Having read extensively on the subject, including the findings of the United Nations Intergovernmental Panel on Climate Change, Sqyres remains unconvinced that “the sky is falling.” Cizik’s claim, he says, is “on shaky, if not non-existent, ground.”

While Sqyres does believe Christians “have a duty to be good stewards of the earth,” he also says, “The earth is old and very tough and it will survive quite well.”

Eric Oleson, pastor of God’s House in Huntington Beach, says he was for a time hesitant to take a firm position on global warming. And he understands concerns that it not overshadow other Christian mandates such as, he says, “serving God, telling people about God [and] feeding the poor.”

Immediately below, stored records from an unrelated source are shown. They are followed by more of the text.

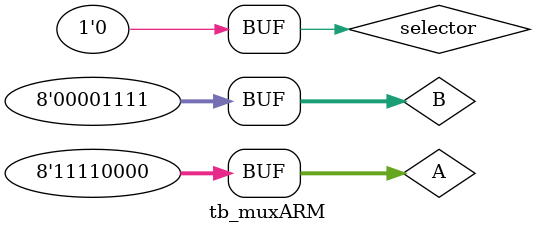
<source format=sv>
module tb_muxARM();
	logic selector; 
	logic [7:0] A, B,out;
	// instantiate device to be tested 
	muxARM dut(selector,A,B,out);
	// initialize test 
	initial begin  
		A        <= 8'b11110000;
		B			<= 8'b1111;
	end
	always 
	begin 
		selector <= 1; 
		# 5; 
		selector <= 0; 
		# 5; 
	end
endmodule

</source>
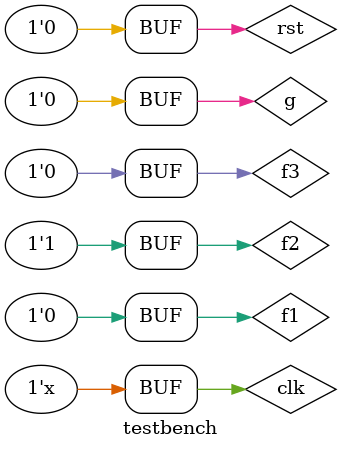
<source format=v>

module testbench ;

 reg  clk, rst;
 reg  g, f1, f2, f3 ;
 wire [1:0] floor;
 
 
 always #20 clk = ~clk ;
 
 elevator ev (.clk(clk), .rst(rst), .g(g), .f1(f1), .f2(f2), .f3(f3), .floor(floor));
 
 initial begin
 
  clk = 0;
  rst = 1;
  #10 rst  = 0;
  
  f1 = 1'b1;g = 1'b0 ; f2 = 1'b0 ; f3 = 1'b0 ;
  #150 f2 = 1'b1 ; f1 = 1'b0;
  #150 f3 = 1'b1 ; f2 = 1'b0 ;
  #150 f1 = 1'b1 ; f3 = 1'b0;
  #150 f3 = 1'b1 ; f1 = 1'b0;
  #150 g = 1'b1 ; f3 = 1'b0;
  #150 f2 = 1'b1 ; g = 1'b0 ;
end  

endmodule

</source>
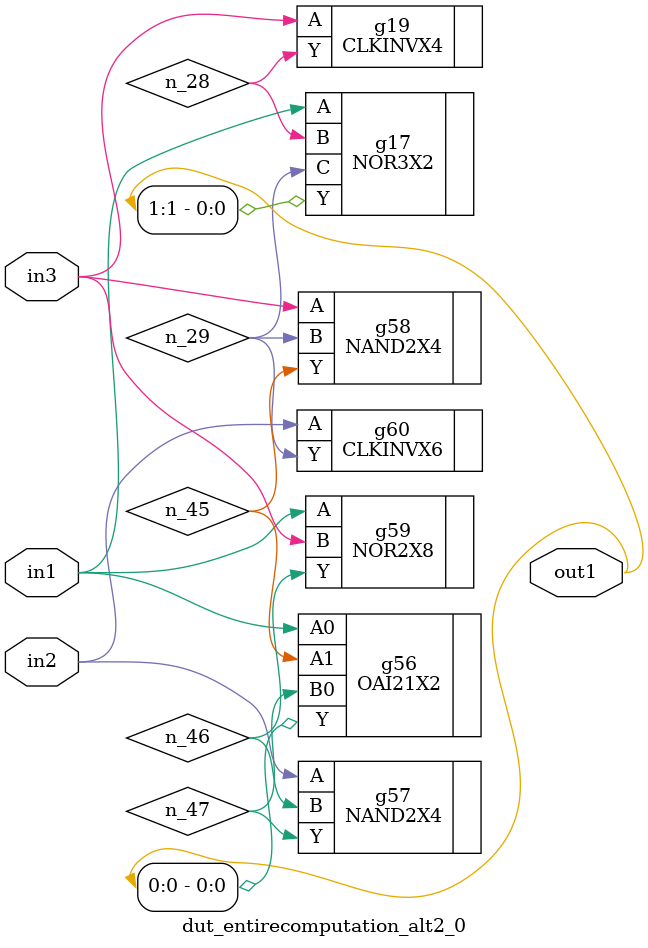
<source format=v>
`timescale 1ps / 1ps


module dut_entirecomputation_alt2_0(in1, in2, in3, out1);
  input in1, in2, in3;
  output [1:0] out1;
  wire in1, in2, in3;
  wire [1:0] out1;
  wire n_28, n_29, n_45, n_46, n_47;
  NOR3X2 g17(.A (in1), .B (n_28), .C (n_29), .Y (out1[1]));
  CLKINVX4 g19(.A (in3), .Y (n_28));
  OAI21X2 g56(.A0 (in1), .A1 (n_45), .B0 (n_47), .Y (out1[0]));
  NAND2X4 g58(.A (in3), .B (n_29), .Y (n_45));
  CLKINVX6 g60(.A (in2), .Y (n_29));
  NAND2X4 g57(.A (in2), .B (n_46), .Y (n_47));
  NOR2X8 g59(.A (in1), .B (in3), .Y (n_46));
endmodule


</source>
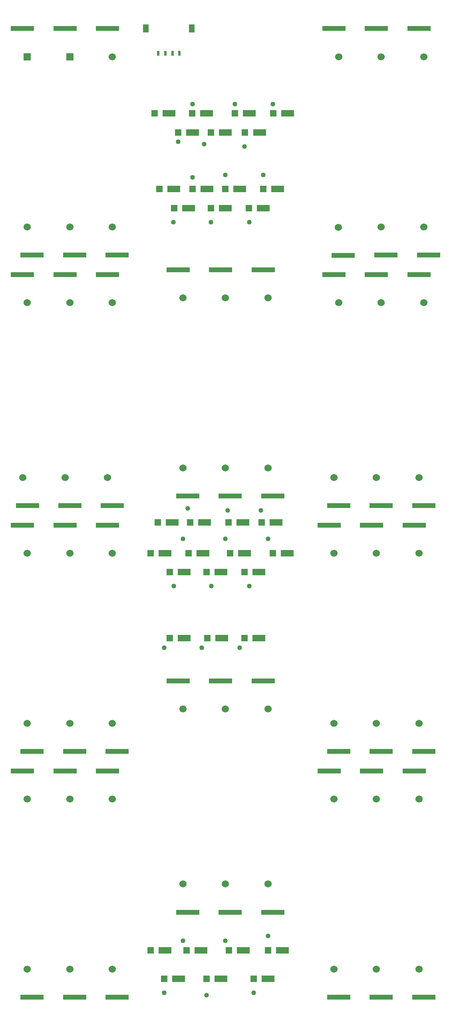
<source format=gtp>
G04*
G04 #@! TF.GenerationSoftware,Altium Limited,Altium Designer,19.1.9 (167)*
G04*
G04 Layer_Color=8421504*
%FSLAX44Y44*%
%MOMM*%
G71*
G01*
G75*
%ADD13R,1.4001X1.4001*%
%ADD14R,2.7000X1.4001*%
%ADD15C,1.5240*%
%ADD16R,5.0000X1.0000*%
%ADD17R,1.5240X1.5240*%
%ADD18R,1.2500X1.8000*%
%ADD19R,0.6000X1.0000*%
%ADD20C,1.0160*%
D13*
X336501Y1055000D02*
D03*
X556501D02*
D03*
X486501D02*
D03*
X405000D02*
D03*
X361501Y810000D02*
D03*
X520000D02*
D03*
X441501D02*
D03*
X520000Y950000D02*
D03*
X440000D02*
D03*
X361501D02*
D03*
X580000Y990000D02*
D03*
X490000D02*
D03*
X401501D02*
D03*
X540000Y90000D02*
D03*
X440000D02*
D03*
X350000D02*
D03*
X570000Y150000D02*
D03*
X487503D02*
D03*
X397503D02*
D03*
X529502Y1720000D02*
D03*
X449502D02*
D03*
X371003D02*
D03*
X379502Y1880000D02*
D03*
X449502D02*
D03*
X521501Y1880000D02*
D03*
X581501Y1920000D02*
D03*
X499502D02*
D03*
X409502D02*
D03*
X560000Y1760000D02*
D03*
X340000Y1760000D02*
D03*
X410000Y1760000D02*
D03*
X480000Y1760000D02*
D03*
X321501Y150000D02*
D03*
Y990000D02*
D03*
X329502Y1920000D02*
D03*
D14*
X366999Y1055000D02*
D03*
X586999D02*
D03*
X516999D02*
D03*
X435498D02*
D03*
X391999Y810000D02*
D03*
X550498D02*
D03*
X471999D02*
D03*
X550498Y950000D02*
D03*
X470498D02*
D03*
X391999D02*
D03*
X610498Y990000D02*
D03*
X520498D02*
D03*
X431999D02*
D03*
X570498Y90000D02*
D03*
X470498D02*
D03*
X380498D02*
D03*
X600498Y150000D02*
D03*
X518001D02*
D03*
X428001D02*
D03*
X560000Y1720000D02*
D03*
X480000D02*
D03*
X401501D02*
D03*
X410000Y1880000D02*
D03*
X480000D02*
D03*
X551999Y1880000D02*
D03*
X611999Y1920000D02*
D03*
X530000D02*
D03*
X440000D02*
D03*
X590498Y1760000D02*
D03*
X370498Y1760000D02*
D03*
X440498Y1760000D02*
D03*
X510498Y1760000D02*
D03*
X351999Y150000D02*
D03*
Y990000D02*
D03*
X360000Y1920000D02*
D03*
D15*
X60000Y110000D02*
D03*
Y990000D02*
D03*
X240000Y1520000D02*
D03*
X150000D02*
D03*
X60000D02*
D03*
X900000Y1680000D02*
D03*
X810000D02*
D03*
X719440Y1679340D02*
D03*
X900000Y2040000D02*
D03*
X810000D02*
D03*
X720000D02*
D03*
X240000Y1680000D02*
D03*
X150000D02*
D03*
X240000Y2040000D02*
D03*
X60000Y1680000D02*
D03*
X60000Y470000D02*
D03*
X390000Y1170000D02*
D03*
X390000Y1530000D02*
D03*
X60000Y630000D02*
D03*
X50000Y1150000D02*
D03*
X150000Y110000D02*
D03*
Y470000D02*
D03*
X480000Y1170000D02*
D03*
Y1530000D02*
D03*
X150000Y630000D02*
D03*
X150000Y990000D02*
D03*
X140000Y1150000D02*
D03*
X240000Y110000D02*
D03*
Y470000D02*
D03*
X570000Y1170000D02*
D03*
X570000Y1530000D02*
D03*
X240000Y630000D02*
D03*
X240000Y990000D02*
D03*
X230000Y1150000D02*
D03*
X710000Y110000D02*
D03*
Y470000D02*
D03*
X390000Y290000D02*
D03*
Y660000D02*
D03*
X710000Y630000D02*
D03*
X710000Y990000D02*
D03*
X710000Y1150000D02*
D03*
X720000Y1520000D02*
D03*
X800000Y110000D02*
D03*
Y470000D02*
D03*
X480000Y290000D02*
D03*
X480000Y660000D02*
D03*
X800000Y630000D02*
D03*
X800000Y990000D02*
D03*
X800000Y1150000D02*
D03*
X810000Y1520000D02*
D03*
X890000Y110000D02*
D03*
Y470000D02*
D03*
X570000Y290000D02*
D03*
Y660000D02*
D03*
X890000Y630000D02*
D03*
X890000Y990000D02*
D03*
X890000Y1150000D02*
D03*
X900000Y1520000D02*
D03*
D16*
X70160Y50661D02*
D03*
X49840Y1049340D02*
D03*
X229840Y1579339D02*
D03*
X139840D02*
D03*
X49840D02*
D03*
X910160Y1620661D02*
D03*
X820160D02*
D03*
X729600Y1620000D02*
D03*
X889840Y2099339D02*
D03*
X799840D02*
D03*
X709840D02*
D03*
X250160Y1620661D02*
D03*
X160160D02*
D03*
X229840Y2099339D02*
D03*
X139840D02*
D03*
X49840D02*
D03*
X70160Y1620661D02*
D03*
X49840Y529339D02*
D03*
X400160Y1110660D02*
D03*
X379840Y1589339D02*
D03*
X70160Y570661D02*
D03*
X60160Y1090660D02*
D03*
X160160Y50661D02*
D03*
X139840Y529339D02*
D03*
X490160Y1110660D02*
D03*
X469840Y1589339D02*
D03*
X160160Y570661D02*
D03*
X139840Y1049340D02*
D03*
X150160Y1090660D02*
D03*
X250160Y50661D02*
D03*
X229840Y529339D02*
D03*
X580160Y1110660D02*
D03*
X559840Y1589339D02*
D03*
X250160Y570661D02*
D03*
X229840Y1049340D02*
D03*
X240160Y1090660D02*
D03*
X720160Y50661D02*
D03*
X699840Y529339D02*
D03*
X400160Y230660D02*
D03*
X379840Y719339D02*
D03*
X720160Y570661D02*
D03*
X699840Y1049340D02*
D03*
X720160Y1090660D02*
D03*
X709840Y1579339D02*
D03*
X810160Y50661D02*
D03*
X789840Y529339D02*
D03*
X490160Y230660D02*
D03*
X469840Y719339D02*
D03*
X810160Y570661D02*
D03*
X789840Y1049340D02*
D03*
X810160Y1090660D02*
D03*
X799840Y1579339D02*
D03*
X900160Y50661D02*
D03*
X879840Y529339D02*
D03*
X580160Y230660D02*
D03*
X559840Y719339D02*
D03*
X900160Y570661D02*
D03*
X879840Y1049340D02*
D03*
X900160Y1090660D02*
D03*
X889840Y1579339D02*
D03*
D17*
X150000Y2040000D02*
D03*
X60000D02*
D03*
D18*
X311450Y2099430D02*
D03*
X408550D02*
D03*
D19*
X337500Y2047530D02*
D03*
X352500D02*
D03*
X367500D02*
D03*
X382500D02*
D03*
D20*
X520000Y1850000D02*
D03*
X410000Y1785000D02*
D03*
X435000Y1855000D02*
D03*
X380000Y1860000D02*
D03*
X480000Y1790000D02*
D03*
X350000Y60000D02*
D03*
X560000Y1790000D02*
D03*
X400000Y1085000D02*
D03*
X390000Y1020000D02*
D03*
X410000Y1940000D02*
D03*
X390000Y170000D02*
D03*
X480000D02*
D03*
X485000Y1080000D02*
D03*
X480000Y1020000D02*
D03*
X500000Y1940000D02*
D03*
X570000Y180000D02*
D03*
X555000Y1080000D02*
D03*
X570000Y1020000D02*
D03*
X580000Y1940000D02*
D03*
X350000Y790000D02*
D03*
X370000Y920000D02*
D03*
X369502Y1690000D02*
D03*
X440000Y55000D02*
D03*
X430000Y790000D02*
D03*
X530000Y920000D02*
D03*
X449502Y1690000D02*
D03*
X540000Y60000D02*
D03*
X510000Y790000D02*
D03*
X450000Y920000D02*
D03*
X530000Y1690000D02*
D03*
M02*

</source>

But as he read Intergovernmental Panel on Climate Change reports and other statements, such as those issued by the National Academies of Science and the Evangelical Climate Initiative, Oleson found himself convinced.

“I have great respect for those who have signed that statement,” he says of those who put their names to the Evangelical Climate Initiative. Besides, he says, “It’s pretty easy to come to the conclusion that if global warming isn’t our problem, pollution [and] air quality [are].”

Before putting together Sunday’s Caring for Creation fair, Andi and Jamie Douglass taught a three-Sunday course at St. Wilfrid using the Episcopal Church’s three-part Catechism of Creation. Based on the Bible and the Episcopal Book of Common Prayer, the Catechism is meant to lay a solid theological foundation for Christian efforts to care for creation.

During the course, Andi Douglass recalls, most disagreement that arose hinged on “how to care for the earth rather than should we.” I suspect that may be true far and wide.

For Jamie Douglass, caring for creation is about never having to say, “We could have, why didn’t we?” At the fair, he hopes, people can put squabbling aside and find common ground, discovering those things they can support and act on individually.